BEGIN Document extract
Suppose I and N are not defined if SW1 is false (say its some
sort of processing option). If the IF were in a loop, the
compiler might want to precompute the BAR()-BAR(), or atleast
maybe just prefetch them. This could generate referencing
errors if SW1 is false. And, it could be order dependent
(left-right r/t right-left), which raises portability issues.
Gotta be careful outthere.
Yes, but it should be made clear the problem is really with the program, not
the compiler. The IF statement should really be two IFs:
IF (SW1) THEN
IF (BAR(I+N)-BAR(I) .eq. 0)...
END IF
(or equivalent). This is one of the many reasons I like coding in C; the
kind of tasks I write programs for, I often need to represent these kinds of
conditionals, and the C construct, "if (sw1 && ...)", does exactly what I want.
END Document extract
BEGIN Provided records
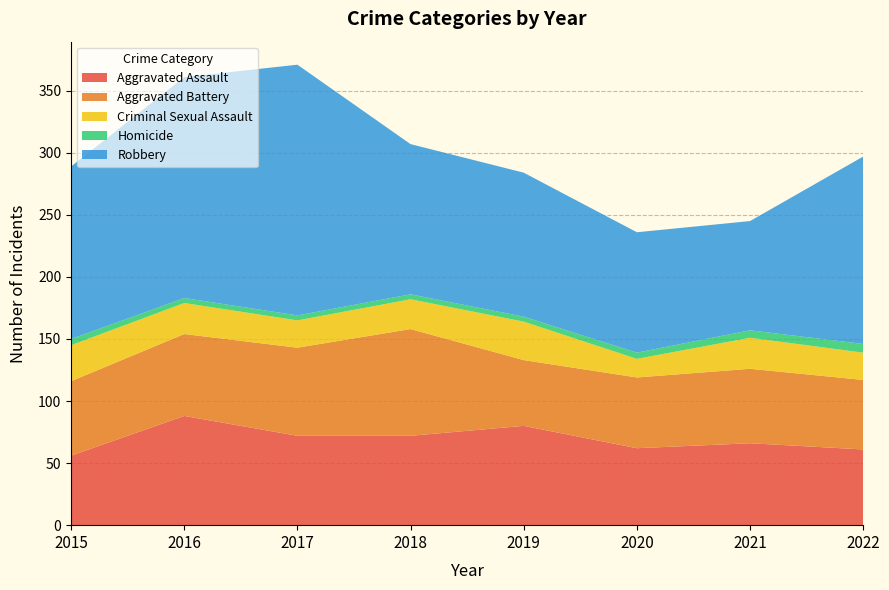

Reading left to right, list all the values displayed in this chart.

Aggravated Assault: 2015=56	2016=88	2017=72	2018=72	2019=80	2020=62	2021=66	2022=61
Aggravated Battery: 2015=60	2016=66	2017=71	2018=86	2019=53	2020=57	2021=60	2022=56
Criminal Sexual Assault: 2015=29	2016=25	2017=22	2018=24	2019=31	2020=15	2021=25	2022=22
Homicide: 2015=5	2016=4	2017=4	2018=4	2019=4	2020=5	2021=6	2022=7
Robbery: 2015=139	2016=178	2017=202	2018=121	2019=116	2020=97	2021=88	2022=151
END Provided records
[List of tasks]:
#1 Return the forum excerpt on guarding IF conditions verbatim, from its first line to its last.
#2 Select each line in the records that contains the string "displayed", matching case exactly.

[Answers for the exercise]:
#1
Suppose I and N are not defined if SW1 is false (say its some
sort of processing option). If the IF were in a loop, the
compiler might want to precompute the BAR()-BAR(), or atleast
maybe just prefetch them. This could generate referencing
errors if SW1 is false. And, it could be order dependent
(left-right r/t right-left), which raises portability issues.
Gotta be careful outthere.
Yes, but it should be made clear the problem is really with the program, not
the compiler. The IF statement should really be two IFs:
IF (SW1) THEN
IF (BAR(I+N)-BAR(I) .eq. 0)...
END IF
(or equivalent). This is one of the many reasons I like coding in C; the
kind of tasks I write programs for, I often need to represent these kinds of
conditionals, and the C construct, "if (sw1 && ...)", does exactly what I want.

#2
Reading left to right, list all the values displayed in this chart.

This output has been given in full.